Berberat Didier · Ständerat · 2016-03-02
Berberat Didier · Ständerat · Neuenburg · Sozialdemokratische Fraktion · 2016-03-02
Wortprotokoll
Ma proposition ne remet pas du tout en cause ce projet de loi; il s'agit d'un aspect plutôt formel. Je vous prie de m'excuser de ne pas avoir constaté ce problème lorsque nous avons traité ce projet en commission.
A l'heure actuelle, l'article 321 du Code pénal, qui règle la violation du secret professionnel, cite les sages-femmes avec les pharmaciens, les psychologues, etc. Le projet du Conseil fédéral ne mentionne plus les sages-femmes. La raison pour laquelle elles n'y figurent plus est qu'en principe l'article 16 alinéa 2 du projet de loi que nous avons discuté indique que les personnes qui sont énumérées à l'article 2, soit les infirmiers, les physiothérapeutes, les ergothérapeutes, les sages-femmes, les diététiciens, les optométristes et les ostéopathes ainsi que leurs auxiliaires sont soumis au secret professionnel visé à l'article 321 du Code pénal. [PAGE 48]
Donc cela veut dire que, du point de vue juridique, on trouve cette question du secret professionnel au moins à deux endroits: à l'article 321 du Code pénal et à l'article 16 du projet, puisqu'il renvoie à l'article 321 du Code pénal. Ceci me paraît peu judicieux dans la mesure où on constate que l'article 321 du Code pénal cite les professions valorisantes - les professions universitaires, les ecclésiastiques, les pharmaciens, etc. -, alors qu'on se réfère à l'article 16 alinéa 2 de la loi sur les professions de la santé pour les autres. Ceci pose à mes yeux problème.
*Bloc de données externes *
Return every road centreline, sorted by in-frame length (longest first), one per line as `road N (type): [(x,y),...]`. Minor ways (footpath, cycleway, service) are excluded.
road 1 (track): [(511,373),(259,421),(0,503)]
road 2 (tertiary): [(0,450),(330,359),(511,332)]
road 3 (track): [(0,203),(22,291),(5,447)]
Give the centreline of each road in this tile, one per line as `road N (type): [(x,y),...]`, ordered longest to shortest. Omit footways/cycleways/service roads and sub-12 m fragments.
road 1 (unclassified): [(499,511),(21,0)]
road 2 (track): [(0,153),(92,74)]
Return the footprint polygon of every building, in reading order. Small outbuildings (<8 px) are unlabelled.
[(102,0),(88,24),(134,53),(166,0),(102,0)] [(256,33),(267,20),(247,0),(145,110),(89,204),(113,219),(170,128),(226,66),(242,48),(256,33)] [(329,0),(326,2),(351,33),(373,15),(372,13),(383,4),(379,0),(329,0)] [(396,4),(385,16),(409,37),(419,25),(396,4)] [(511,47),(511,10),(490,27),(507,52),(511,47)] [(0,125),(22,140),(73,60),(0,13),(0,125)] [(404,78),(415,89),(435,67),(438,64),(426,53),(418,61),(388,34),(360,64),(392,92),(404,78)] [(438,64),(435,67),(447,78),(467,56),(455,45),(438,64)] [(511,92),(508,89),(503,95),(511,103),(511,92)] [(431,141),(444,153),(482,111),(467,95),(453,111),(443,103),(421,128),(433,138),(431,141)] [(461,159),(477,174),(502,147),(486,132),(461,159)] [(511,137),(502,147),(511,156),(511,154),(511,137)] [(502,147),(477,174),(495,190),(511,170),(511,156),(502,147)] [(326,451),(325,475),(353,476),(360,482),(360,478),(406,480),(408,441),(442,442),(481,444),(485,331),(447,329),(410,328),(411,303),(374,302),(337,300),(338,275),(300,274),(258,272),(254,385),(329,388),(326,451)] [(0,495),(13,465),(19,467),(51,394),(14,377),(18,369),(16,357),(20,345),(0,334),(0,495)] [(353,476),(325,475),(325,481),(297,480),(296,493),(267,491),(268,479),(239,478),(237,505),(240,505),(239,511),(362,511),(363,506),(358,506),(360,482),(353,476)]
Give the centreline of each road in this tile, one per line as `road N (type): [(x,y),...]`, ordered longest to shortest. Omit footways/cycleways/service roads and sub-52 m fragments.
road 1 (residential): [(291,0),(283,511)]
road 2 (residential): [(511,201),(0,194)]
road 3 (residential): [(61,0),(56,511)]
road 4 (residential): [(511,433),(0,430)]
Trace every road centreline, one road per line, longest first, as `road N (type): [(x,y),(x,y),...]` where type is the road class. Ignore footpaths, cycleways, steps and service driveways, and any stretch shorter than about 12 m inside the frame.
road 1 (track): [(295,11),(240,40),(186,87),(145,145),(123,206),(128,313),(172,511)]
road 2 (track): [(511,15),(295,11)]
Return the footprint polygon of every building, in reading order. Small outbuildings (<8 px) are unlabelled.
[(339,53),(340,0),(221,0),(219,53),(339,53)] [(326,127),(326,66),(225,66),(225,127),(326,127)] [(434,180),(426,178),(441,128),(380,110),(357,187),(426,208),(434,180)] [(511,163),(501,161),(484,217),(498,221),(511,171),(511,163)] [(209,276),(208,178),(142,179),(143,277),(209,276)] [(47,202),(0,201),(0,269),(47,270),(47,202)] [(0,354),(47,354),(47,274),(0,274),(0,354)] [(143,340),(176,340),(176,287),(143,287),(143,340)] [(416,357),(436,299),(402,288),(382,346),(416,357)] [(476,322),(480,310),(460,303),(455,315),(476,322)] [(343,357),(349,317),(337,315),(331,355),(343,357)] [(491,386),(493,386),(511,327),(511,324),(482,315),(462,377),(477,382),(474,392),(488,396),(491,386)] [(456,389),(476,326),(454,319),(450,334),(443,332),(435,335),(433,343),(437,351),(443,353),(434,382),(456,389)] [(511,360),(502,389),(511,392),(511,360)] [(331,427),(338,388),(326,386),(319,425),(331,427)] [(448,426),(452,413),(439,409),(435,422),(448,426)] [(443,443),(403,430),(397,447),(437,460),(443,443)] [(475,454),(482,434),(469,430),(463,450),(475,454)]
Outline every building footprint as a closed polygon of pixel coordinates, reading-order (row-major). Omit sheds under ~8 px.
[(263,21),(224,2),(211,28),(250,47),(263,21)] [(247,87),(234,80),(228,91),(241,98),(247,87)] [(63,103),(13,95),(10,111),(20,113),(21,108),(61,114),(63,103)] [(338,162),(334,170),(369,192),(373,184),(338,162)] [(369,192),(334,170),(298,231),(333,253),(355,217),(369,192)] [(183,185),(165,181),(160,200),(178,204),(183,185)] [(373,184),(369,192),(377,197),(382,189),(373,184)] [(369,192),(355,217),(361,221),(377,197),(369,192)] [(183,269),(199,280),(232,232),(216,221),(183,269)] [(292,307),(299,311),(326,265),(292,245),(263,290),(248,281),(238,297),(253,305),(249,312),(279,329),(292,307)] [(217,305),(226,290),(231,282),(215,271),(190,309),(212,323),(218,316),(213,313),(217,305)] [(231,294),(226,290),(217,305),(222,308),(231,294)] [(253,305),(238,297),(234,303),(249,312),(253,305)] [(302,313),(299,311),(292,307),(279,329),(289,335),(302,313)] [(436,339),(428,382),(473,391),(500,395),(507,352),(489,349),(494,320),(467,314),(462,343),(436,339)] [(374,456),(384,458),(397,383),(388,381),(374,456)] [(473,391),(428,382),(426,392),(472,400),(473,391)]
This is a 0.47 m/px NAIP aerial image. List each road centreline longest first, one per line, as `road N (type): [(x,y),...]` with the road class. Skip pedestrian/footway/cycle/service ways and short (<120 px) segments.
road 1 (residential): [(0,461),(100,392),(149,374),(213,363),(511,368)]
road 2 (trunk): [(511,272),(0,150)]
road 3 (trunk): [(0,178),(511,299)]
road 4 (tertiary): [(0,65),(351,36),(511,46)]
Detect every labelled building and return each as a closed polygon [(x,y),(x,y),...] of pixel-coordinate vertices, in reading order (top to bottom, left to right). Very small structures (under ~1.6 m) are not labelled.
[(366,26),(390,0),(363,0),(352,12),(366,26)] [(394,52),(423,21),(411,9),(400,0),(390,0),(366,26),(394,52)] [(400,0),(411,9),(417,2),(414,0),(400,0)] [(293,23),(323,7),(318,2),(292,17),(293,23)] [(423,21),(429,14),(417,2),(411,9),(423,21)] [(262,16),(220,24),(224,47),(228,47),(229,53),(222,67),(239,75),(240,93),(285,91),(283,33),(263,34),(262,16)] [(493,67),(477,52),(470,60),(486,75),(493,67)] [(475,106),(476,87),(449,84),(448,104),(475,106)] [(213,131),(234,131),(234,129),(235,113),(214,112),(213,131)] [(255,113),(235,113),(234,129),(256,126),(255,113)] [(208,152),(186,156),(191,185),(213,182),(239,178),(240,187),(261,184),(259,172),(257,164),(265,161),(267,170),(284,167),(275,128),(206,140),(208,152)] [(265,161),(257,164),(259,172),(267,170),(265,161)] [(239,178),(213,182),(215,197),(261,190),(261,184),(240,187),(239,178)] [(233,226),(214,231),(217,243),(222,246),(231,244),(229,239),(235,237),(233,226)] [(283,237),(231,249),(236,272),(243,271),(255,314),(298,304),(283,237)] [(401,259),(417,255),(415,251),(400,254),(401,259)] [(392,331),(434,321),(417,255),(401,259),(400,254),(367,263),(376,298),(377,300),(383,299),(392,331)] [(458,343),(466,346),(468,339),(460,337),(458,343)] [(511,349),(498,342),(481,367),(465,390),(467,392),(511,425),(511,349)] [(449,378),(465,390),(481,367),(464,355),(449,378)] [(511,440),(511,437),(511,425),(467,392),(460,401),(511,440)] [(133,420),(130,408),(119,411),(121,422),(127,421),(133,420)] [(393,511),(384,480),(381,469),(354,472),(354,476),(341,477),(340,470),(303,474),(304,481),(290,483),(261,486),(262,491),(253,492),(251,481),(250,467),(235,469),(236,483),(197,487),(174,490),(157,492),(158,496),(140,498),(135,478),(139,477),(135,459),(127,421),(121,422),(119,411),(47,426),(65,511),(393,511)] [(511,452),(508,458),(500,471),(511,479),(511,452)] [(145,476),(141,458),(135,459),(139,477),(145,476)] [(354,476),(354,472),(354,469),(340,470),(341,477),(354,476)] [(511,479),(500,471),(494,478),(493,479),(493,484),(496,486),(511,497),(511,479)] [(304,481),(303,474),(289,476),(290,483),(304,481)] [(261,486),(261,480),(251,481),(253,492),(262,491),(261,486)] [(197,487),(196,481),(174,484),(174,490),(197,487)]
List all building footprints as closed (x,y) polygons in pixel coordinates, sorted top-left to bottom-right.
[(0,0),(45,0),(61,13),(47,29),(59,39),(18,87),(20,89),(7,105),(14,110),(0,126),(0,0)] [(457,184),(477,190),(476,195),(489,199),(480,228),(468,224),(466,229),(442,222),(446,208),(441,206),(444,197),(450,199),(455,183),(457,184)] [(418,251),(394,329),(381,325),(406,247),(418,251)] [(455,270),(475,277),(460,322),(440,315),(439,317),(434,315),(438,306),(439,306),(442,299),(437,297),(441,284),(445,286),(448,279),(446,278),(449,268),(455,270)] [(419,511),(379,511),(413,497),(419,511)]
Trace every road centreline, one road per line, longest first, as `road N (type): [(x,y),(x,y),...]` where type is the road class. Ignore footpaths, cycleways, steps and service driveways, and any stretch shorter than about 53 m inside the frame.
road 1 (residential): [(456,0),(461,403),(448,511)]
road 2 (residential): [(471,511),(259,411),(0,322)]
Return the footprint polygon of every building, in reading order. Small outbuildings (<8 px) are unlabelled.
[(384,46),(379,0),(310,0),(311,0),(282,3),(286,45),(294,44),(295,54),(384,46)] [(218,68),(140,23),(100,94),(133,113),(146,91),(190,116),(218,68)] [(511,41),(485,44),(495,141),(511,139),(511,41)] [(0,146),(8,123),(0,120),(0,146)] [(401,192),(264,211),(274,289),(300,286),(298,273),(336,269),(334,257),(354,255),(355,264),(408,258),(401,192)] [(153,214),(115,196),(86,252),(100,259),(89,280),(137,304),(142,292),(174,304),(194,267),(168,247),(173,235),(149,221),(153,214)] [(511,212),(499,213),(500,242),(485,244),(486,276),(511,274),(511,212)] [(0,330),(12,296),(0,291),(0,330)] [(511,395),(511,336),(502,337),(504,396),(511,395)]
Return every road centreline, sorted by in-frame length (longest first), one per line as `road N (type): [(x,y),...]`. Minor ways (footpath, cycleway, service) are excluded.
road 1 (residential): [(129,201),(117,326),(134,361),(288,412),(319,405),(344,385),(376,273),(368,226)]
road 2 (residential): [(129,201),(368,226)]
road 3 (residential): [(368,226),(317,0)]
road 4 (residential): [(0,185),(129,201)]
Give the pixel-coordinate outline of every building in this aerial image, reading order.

Après réflexion ma proposition n'est pas suffisante puisqu'il faudrait mentionner non seulement les sages-femmes, mais également toutes les professions se trouvant dans la liste qui figure à l'article 2. Le Conseil des Etats est conseil prioritaire, il est donc possible que le Conseil national réexamine ce point.
Comme juriste, je pense qu'il faut que les lois soient claires. Si vous demandez même à un juriste d'examiner cette question, il n'est pas sûr qu'il comprendra exactement qui est touché par ces dispositions sur le secret professionnel. Si vous lisez uniquement l'article 321 CP, vous ne trouvez que cette liste incomplète; il faut vous référer à un certain nombre d'autres lois, notamment à l'article 16 alinéa 2 de la loi sur les professions de la santé, pour savoir qu'il y a une liste complémentaire. Je pense donc que pour des questions pédagogiques et de clarté - puisqu'en principe tout le monde devrait pouvoir comprendre une loi -, il serait judicieux qu'on ajoute à l'article 321 alinéa 1 CP la liste de l'article 2 de la loi sur les professions de santé.
Je ne sais pas ce qu'en pense le département. J'ai cru comprendre qu'en fin de compte il n'y était pas forcément opposé, mais que les gardiens du temple, en l'occurrence l'Office fédéral de la justice, trouvait que c'était beaucoup mieux de faire un renvoi. Je persiste à penser qu'une loi doit être compréhensible. Je ne vous demande pas de la changer maintenant, mais je souhaiterais savoir si Monsieur le conseiller fédéral Berset, en commission du Conseil national, serait prêt à reposer la question pour voir s'il est possible de trouver une solution claire. Cela ne change rien sur le secret professionnel. Par contre, au niveau symbolique, il est important qu'il y ait non seulement les professions universitaires qui figurent à l'article 321 alinéa 1 du Code pénal, mais aussi d'autres professions, qui ont une valeur égale. De plus, du point de vue pédagogique et de la clarté du texte, je pense que le fait d'avoir une liste complète à l'article 321 du Code pénal serait plus judicieux que le fait de faire un renvoi.